Since 2008, Nairn’s team has received a total of $2.5 million to study the threatened sea turtles. Although researchers have used traditional flipper tagging to track turtles for decades, this method typically misses up to 20 percent of all females that nest on a beach each season. Researchers also discovered from previous studies that some females nest on several different beaches, which can lead to incorrect estimates about the turtle population. Monitoring all of the beaches where the turtles nest at night is also not feasible, and many of the flipper tags get lost eventually.

Genetically fingerprinting the nesting mothers avoids these problems, Nairn said, and will help the researchers answer more questions about loggerhead population dynamics and whether their numbers are truly recovering.
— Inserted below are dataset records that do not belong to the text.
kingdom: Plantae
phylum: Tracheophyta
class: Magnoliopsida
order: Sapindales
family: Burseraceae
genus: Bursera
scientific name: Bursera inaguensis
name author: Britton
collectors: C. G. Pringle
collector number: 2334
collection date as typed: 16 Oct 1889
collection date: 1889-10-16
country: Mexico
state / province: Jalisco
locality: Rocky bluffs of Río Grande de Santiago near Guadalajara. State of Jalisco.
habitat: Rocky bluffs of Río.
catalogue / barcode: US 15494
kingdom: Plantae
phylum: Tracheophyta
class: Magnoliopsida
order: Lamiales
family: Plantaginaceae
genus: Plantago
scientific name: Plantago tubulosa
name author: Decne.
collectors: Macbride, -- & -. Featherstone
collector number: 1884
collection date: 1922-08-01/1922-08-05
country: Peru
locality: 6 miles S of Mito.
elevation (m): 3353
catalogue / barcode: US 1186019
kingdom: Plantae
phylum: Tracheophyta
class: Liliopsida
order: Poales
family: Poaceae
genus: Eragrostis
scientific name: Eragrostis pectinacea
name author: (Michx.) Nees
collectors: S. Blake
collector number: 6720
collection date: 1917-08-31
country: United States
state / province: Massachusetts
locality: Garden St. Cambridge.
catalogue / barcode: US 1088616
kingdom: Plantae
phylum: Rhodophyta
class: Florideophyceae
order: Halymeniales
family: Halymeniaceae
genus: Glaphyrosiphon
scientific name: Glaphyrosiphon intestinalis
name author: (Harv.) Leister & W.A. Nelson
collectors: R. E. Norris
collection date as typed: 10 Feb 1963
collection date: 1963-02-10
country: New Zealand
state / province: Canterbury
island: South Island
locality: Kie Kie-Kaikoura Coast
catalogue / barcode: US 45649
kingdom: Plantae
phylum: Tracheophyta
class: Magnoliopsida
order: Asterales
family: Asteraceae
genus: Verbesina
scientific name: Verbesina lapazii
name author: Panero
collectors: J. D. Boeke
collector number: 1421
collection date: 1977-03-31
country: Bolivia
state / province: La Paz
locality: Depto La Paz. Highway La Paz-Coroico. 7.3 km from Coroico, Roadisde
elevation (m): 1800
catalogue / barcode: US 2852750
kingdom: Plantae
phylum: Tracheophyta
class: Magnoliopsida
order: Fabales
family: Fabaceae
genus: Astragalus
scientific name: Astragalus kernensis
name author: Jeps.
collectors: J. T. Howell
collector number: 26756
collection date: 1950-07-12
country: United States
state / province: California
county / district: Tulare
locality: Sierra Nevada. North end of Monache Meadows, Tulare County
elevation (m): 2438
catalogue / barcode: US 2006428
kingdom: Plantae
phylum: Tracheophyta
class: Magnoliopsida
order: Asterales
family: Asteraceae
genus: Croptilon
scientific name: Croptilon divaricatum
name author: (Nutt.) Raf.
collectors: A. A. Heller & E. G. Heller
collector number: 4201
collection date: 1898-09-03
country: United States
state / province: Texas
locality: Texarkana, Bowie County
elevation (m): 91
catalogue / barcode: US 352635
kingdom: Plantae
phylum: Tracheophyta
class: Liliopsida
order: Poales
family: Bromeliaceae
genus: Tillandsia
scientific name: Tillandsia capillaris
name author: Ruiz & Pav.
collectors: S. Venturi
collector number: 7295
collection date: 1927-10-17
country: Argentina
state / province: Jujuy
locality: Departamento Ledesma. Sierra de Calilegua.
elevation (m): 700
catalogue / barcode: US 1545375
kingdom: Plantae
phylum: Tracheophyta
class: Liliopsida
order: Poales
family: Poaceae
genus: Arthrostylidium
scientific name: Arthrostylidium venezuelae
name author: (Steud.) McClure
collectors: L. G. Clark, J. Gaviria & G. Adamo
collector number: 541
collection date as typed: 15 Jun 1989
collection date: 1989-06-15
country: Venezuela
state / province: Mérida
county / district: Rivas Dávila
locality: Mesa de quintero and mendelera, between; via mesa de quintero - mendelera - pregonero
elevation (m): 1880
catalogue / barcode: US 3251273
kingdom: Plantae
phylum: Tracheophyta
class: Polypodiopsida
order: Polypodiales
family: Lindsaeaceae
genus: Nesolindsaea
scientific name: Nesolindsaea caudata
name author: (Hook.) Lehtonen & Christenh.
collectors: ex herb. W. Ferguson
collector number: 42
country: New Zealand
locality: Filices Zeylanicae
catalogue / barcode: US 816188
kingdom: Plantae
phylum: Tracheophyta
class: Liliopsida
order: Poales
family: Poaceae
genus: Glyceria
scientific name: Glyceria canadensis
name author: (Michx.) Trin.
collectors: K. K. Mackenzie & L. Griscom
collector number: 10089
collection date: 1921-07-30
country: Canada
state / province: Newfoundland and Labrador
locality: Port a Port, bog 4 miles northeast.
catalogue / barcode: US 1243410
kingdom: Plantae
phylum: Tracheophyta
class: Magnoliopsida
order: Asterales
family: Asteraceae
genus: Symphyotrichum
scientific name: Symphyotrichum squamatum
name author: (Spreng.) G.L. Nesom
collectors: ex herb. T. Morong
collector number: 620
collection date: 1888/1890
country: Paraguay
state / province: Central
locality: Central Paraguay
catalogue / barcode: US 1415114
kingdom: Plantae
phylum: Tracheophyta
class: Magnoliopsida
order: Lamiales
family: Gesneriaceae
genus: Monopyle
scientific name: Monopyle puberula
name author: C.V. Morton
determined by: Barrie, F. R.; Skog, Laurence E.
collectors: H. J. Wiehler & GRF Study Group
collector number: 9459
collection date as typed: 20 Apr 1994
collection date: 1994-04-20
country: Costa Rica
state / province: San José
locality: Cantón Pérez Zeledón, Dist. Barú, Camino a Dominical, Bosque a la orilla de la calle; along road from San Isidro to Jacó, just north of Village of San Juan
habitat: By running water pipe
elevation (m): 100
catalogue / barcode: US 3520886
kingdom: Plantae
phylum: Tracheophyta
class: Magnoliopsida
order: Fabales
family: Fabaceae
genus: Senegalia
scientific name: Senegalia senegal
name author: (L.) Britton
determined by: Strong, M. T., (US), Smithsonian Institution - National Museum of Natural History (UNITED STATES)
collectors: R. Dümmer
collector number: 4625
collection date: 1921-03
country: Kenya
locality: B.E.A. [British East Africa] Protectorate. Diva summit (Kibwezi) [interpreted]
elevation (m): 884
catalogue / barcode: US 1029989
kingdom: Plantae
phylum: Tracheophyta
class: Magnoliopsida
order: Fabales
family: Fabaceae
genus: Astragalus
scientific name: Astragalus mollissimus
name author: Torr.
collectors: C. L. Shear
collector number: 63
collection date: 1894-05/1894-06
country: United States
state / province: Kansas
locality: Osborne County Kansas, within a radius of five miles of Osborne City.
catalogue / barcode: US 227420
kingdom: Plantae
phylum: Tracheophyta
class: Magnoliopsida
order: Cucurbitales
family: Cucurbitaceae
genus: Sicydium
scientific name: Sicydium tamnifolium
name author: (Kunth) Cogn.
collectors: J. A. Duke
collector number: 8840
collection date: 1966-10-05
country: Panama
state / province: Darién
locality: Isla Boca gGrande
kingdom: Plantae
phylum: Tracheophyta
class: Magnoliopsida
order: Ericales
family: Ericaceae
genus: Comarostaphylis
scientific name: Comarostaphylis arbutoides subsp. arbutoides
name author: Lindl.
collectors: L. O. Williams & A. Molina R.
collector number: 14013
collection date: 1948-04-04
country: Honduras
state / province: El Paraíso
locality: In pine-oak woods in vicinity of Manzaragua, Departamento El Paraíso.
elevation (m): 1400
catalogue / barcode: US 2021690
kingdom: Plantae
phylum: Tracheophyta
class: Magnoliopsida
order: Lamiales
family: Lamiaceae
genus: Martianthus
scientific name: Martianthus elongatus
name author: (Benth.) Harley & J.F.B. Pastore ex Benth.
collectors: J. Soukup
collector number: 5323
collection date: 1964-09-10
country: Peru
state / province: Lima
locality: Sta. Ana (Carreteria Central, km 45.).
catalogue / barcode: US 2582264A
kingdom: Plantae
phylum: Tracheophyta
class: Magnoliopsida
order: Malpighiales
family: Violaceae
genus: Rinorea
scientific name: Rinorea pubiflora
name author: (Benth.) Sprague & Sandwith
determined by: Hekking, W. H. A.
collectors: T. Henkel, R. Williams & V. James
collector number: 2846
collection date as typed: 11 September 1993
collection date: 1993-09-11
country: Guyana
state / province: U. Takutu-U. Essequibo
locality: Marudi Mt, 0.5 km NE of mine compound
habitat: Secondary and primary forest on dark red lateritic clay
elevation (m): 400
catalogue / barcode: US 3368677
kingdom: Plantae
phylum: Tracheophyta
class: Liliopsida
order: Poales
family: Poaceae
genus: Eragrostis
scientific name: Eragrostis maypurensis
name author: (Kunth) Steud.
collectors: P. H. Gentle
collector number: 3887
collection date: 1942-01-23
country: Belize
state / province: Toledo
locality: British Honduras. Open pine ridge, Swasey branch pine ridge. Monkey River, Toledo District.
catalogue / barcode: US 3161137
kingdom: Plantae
“We’re able to conduct mark-recapture studies on spatial scales never before possible with physical tagging approaches,” he said.

The genotyping approach, or DNA fingerprinting, looks at genetic differences over many locations on the turtle’s chromosomes. Much like a human fingerprint, the genetic signature obtained using this approach is unique for each individual turtle.

“We use exactly the same technique as the FBI uses for human fingerprinting, only our markers are specific to the turtles,” Shamblin said.

Over the first two years of the study, UGA identified around 800 nesting mothers along the Georgia coast. Researchers continue to track those turtles, including where they’ve nested over the years and how often they’ve returned to nest.